▶ [ENUNCIADO DA TAREFA]:
Segundo o texto sobre os protestos estudantis, em que data nasceu a “geração rasca”?

### TEXTO APRESENTADO

No Largo do Rato, testemunhou a jornalista do Observador no local, o protesto não escandalizou ninguém. “Este momento de liberdade de expressão que tivemos muito se deve ao PS!”, gracejou Raul Moreira, diretor de Filatelia dos CTT, responsáveis pelo selo evocativo dos 50 anos do PS, desanuviando assim o ambiente na sala e fazendo rir muitos dos presentes.

Há exatamente 30 anos e três dias, quando outros quatro estudantes fizeram o mesmo, mas no Centro Cultural de Belém e na presença de Couto dos Santos, então ministro da Educação do governo Cavaco Silva, as reações foram bem diferentes. A mensagem inscrita nos rabos em questão também: “Não Pago”, “NÃ-O -PA-GO” — o quinto elemento, que devia ter exibido dois pontos de exclamação, ter-se-á amedrontado à última hora, contariam em 2011, à RTP,  Sérgio Vitorino, Luís Branco e João Carlos Louçã, três dos manifestantes (o quarto, Jorge Barata, recusou participar na reportagem).

“De repente há gente na sala toda à procura para nos bater”, recordou Sérgio Vitorino, conhecido ativista LGBTQI+, co-fundador da Marcha do Orgulho de Lisboa e do coletivo Panteras Rosa, enquanto revia as imagens captadas na altura em que, em protesto contra o pagamento de propinas, fez parte do primeiro “bundalelê” à portuguesa de que há registo.

Para além de ser visível a confusão que se gerou de imediato, com a polícia a rodear rapidamente o ministro, são audíveis os gritos escandalizados dos presentes, que oscilam entre impropérios irreproduzíveis e gritos de “palhaços” ou “marionetes”.

Garantiram os próprios, 18 anos mais tarde, entre gargalhadas e comentários às cabeleiras da juventude, todos acabaram por conseguir escapar incólumes da sala. Já da vida nem tanto: o antropólogo João Carlos Louçã, então militante do Bloco de Esquerda, estava desempregado. Luís Branco, também militante do BE e licenciado em comunicação social, também. E Sérgio Vitorino, seu colega de turma, idem. Em 2011, reviam-se os três na definição de “geração à rasca”, moldada pela troika a partir do original a que tinham ajudado a dar forma.

Uma década depois, o que mudou para a “geração à rasca”?

Os de Sérgio, João Carlos e Luís podem até ter sido os primeiros, mas o rabo que deu o mote para a crónica com que Vicente Jorge Silva, co-fundador e então diretor do Público, apelidou toda uma geração foi outro. E, no caso, nem tinha palavras inscritas.

Foi a 6 de maio de 1994, um dia depois de a escadaria da Assembleia da República ser palco de uma batalha entre polícias e estudantes do ensino secundário, em protesto contra a obrigatoriedade das famigeradas Provas Gerais de Acesso, que nasceu a “geração rasca”.

“A crise da política e o vazio de ideais e valores terão sido substituídos pela escatologia e pela obscenidade? As manifestações de protesto converteram-se hoje em expressões de má-criação, estupidez e alarvidade que fazem corar de vergonha os espíritos mais tolerantes e liberais? O hooliganismo futebolístico transferiu-se dos estádios para as escolas e para a rua? A banalização da vulgaridade estimulada pela televisão e por alguns ídolos do momento — como o inenarrável Quim Barreiros — contaminou a própria linguagem da contestação? Estamos a assistir ao nascimento de uma geração rasca?”, questionava Vicente Jorge Silva.

######
### LINHAS DE DADOS

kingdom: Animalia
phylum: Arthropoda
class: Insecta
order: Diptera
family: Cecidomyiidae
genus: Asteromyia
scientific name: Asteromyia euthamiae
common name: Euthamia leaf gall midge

######
### LINHAS DE DADOS

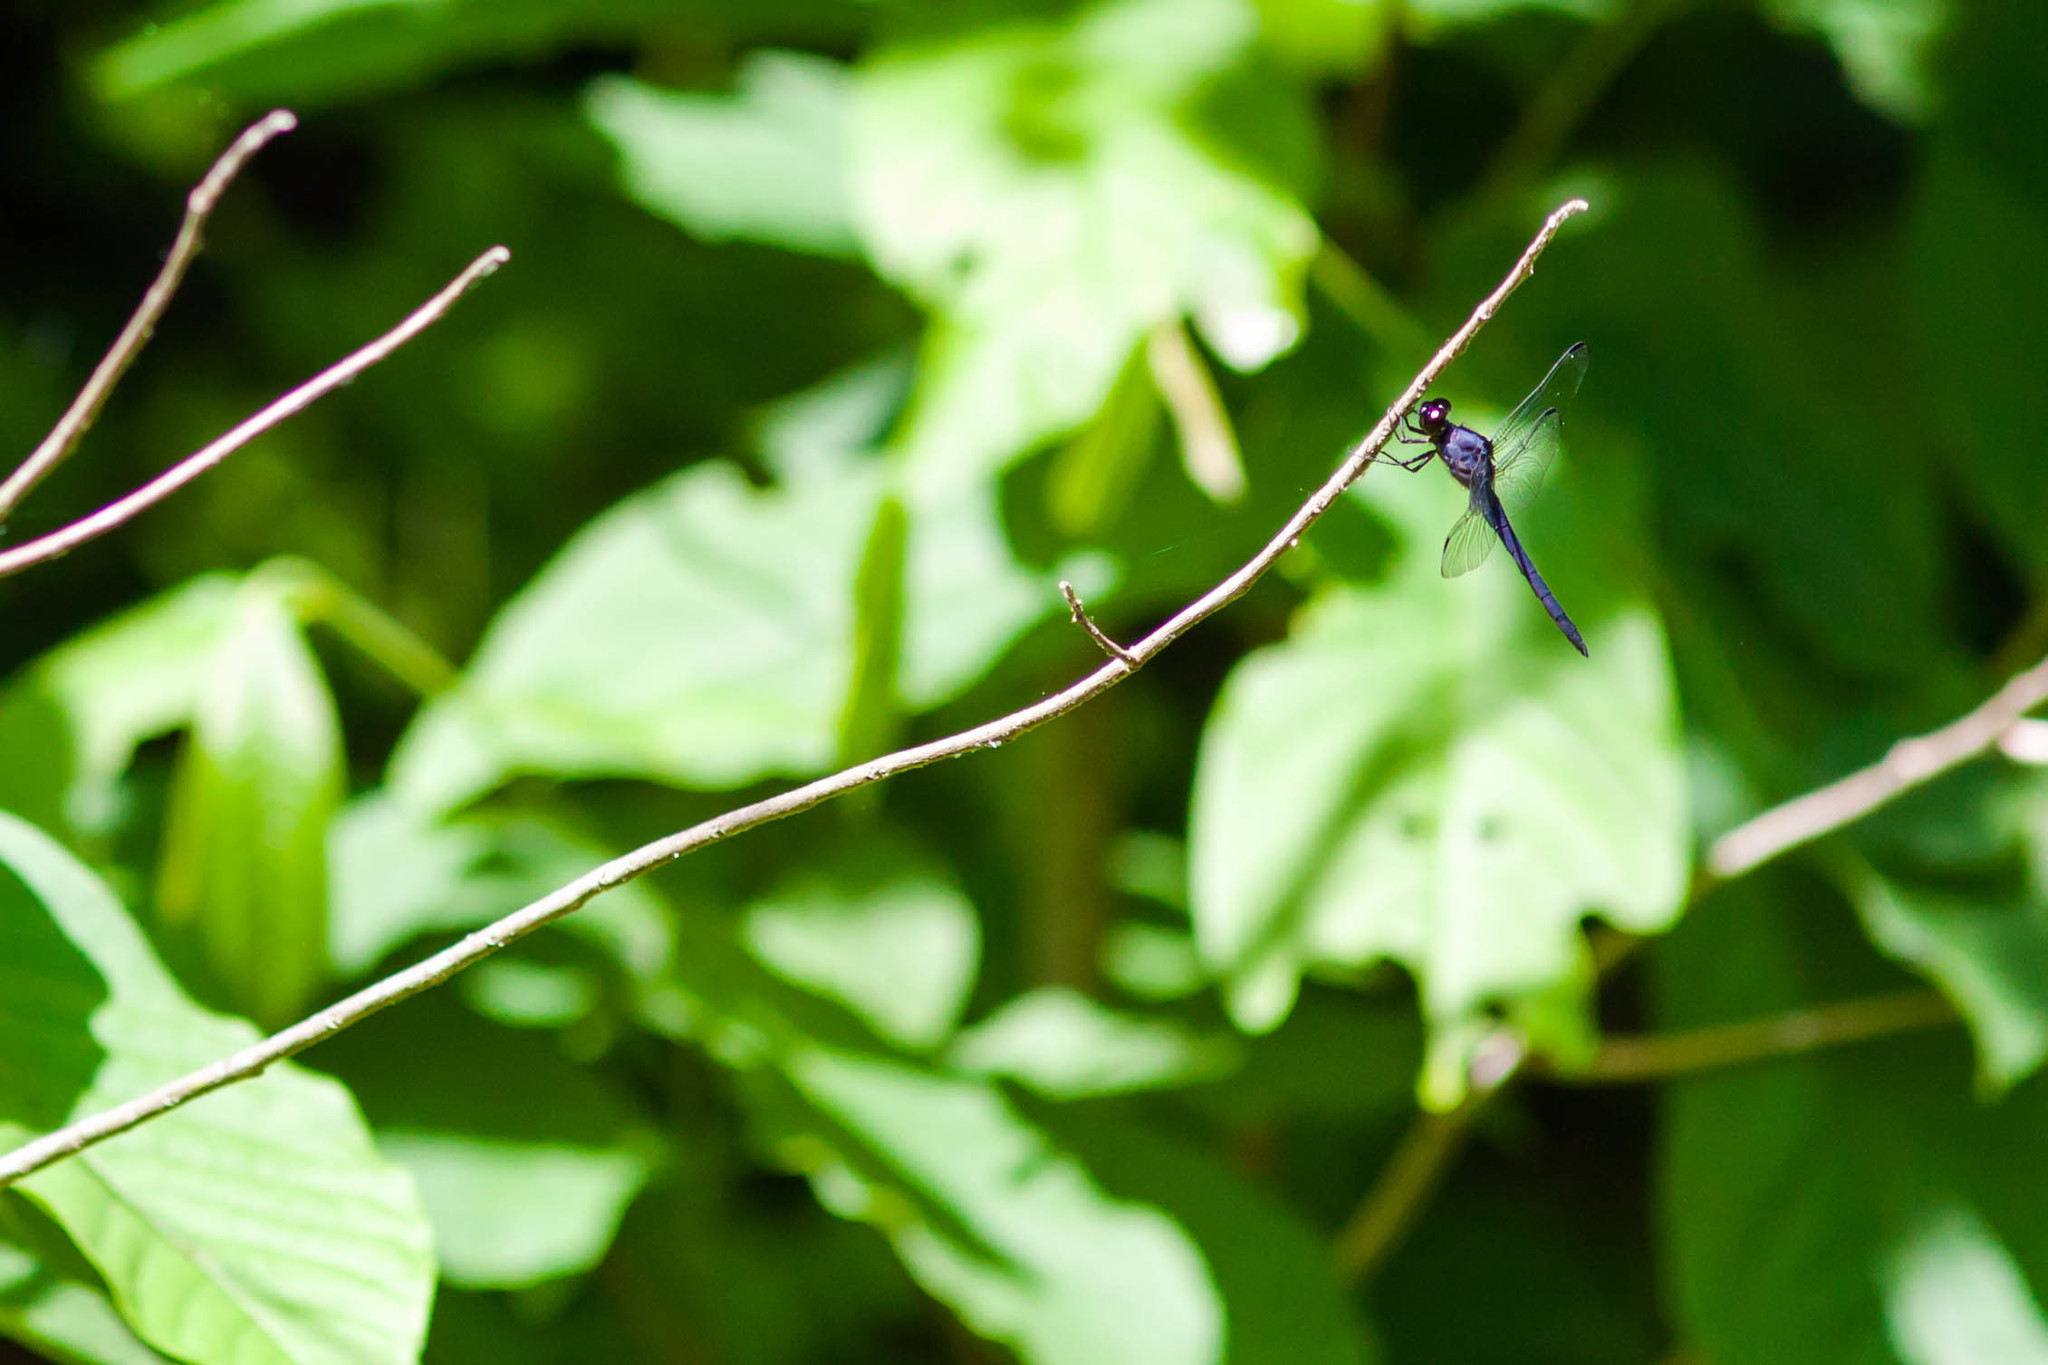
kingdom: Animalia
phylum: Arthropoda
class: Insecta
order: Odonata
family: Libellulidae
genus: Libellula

######
### LINHAS DE DADOS

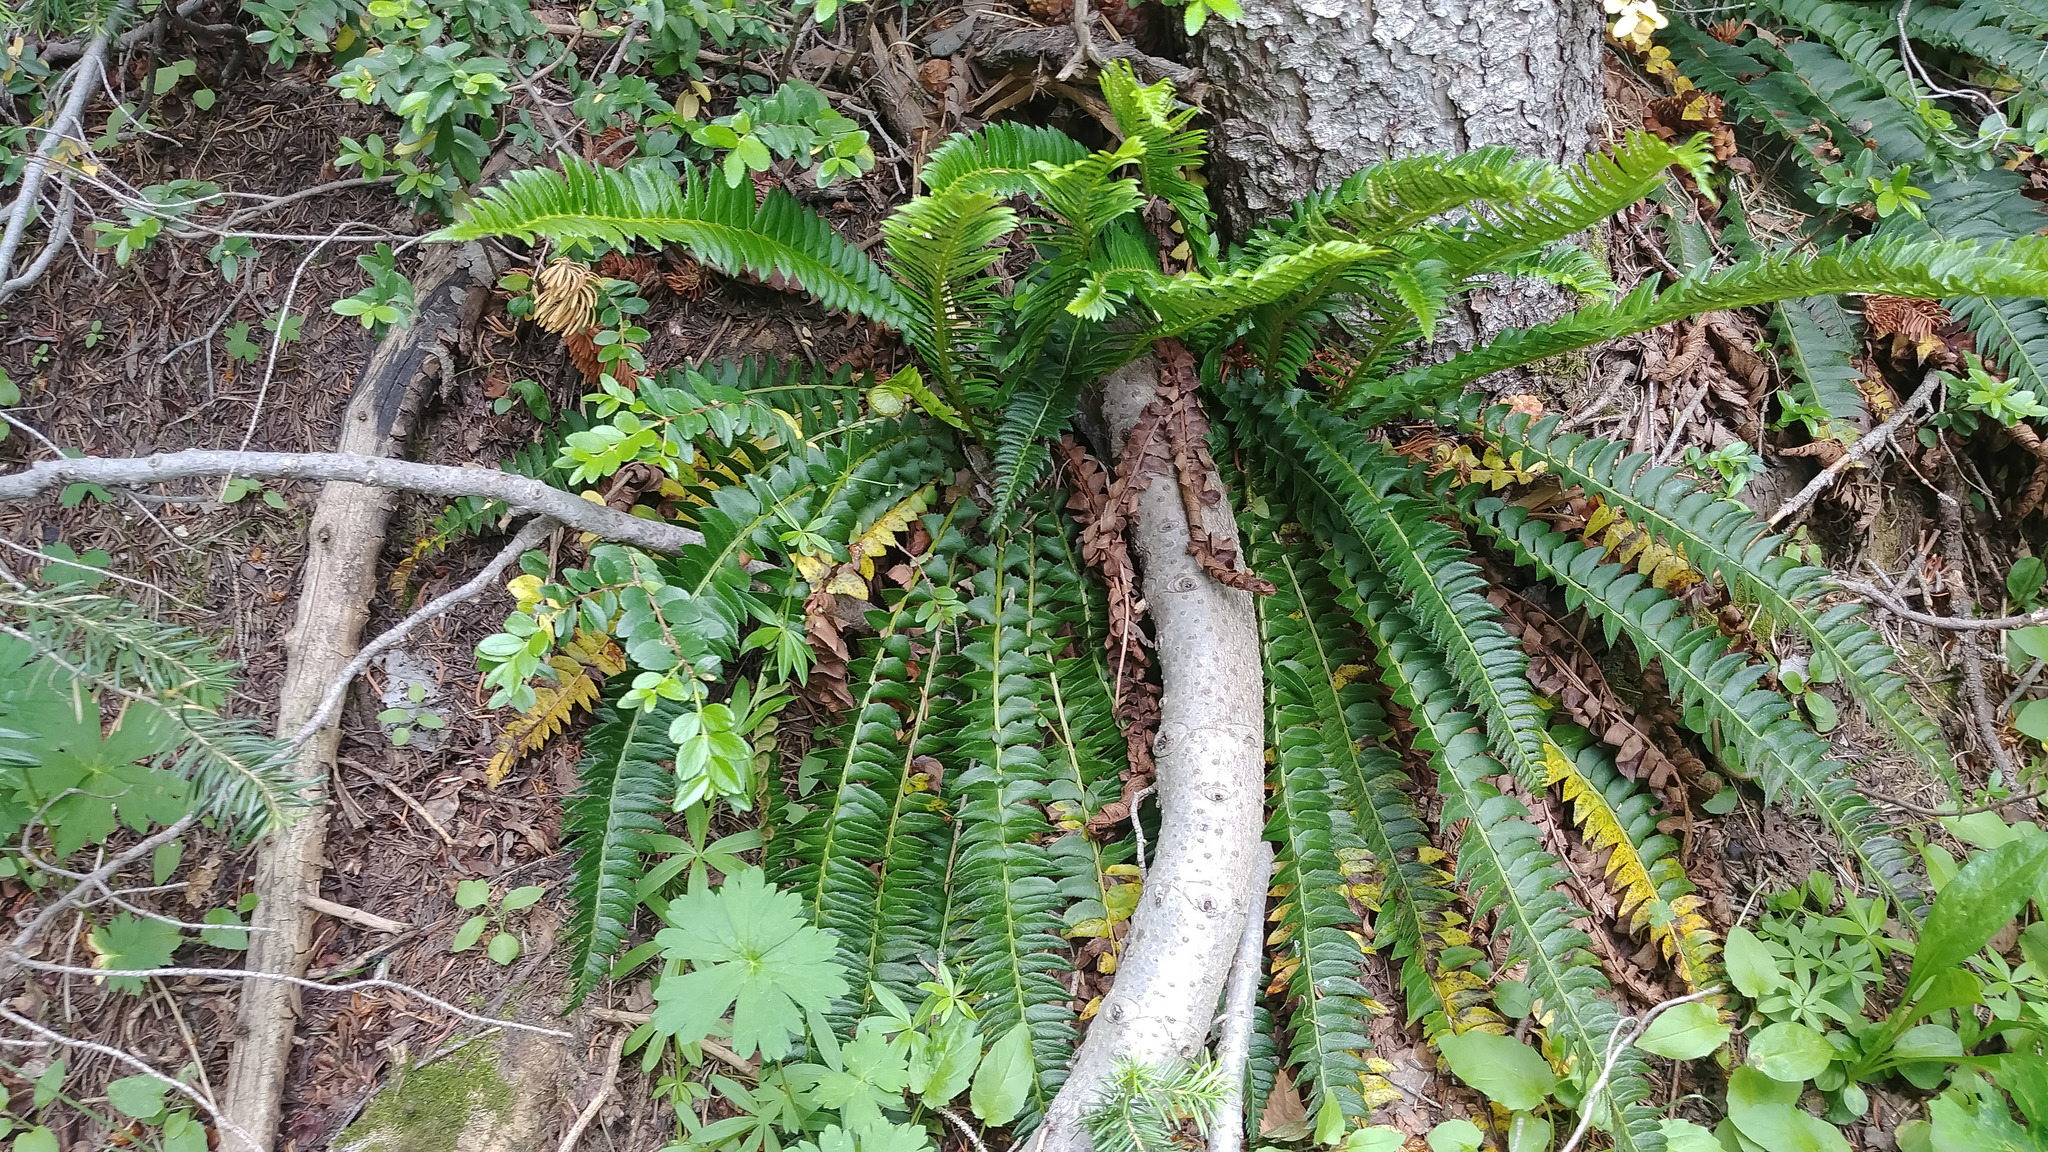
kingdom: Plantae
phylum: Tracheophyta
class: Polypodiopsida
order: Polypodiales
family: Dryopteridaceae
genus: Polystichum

######

▶ [RESPOSTA]:
Nasceu a 6 de maio de 1994.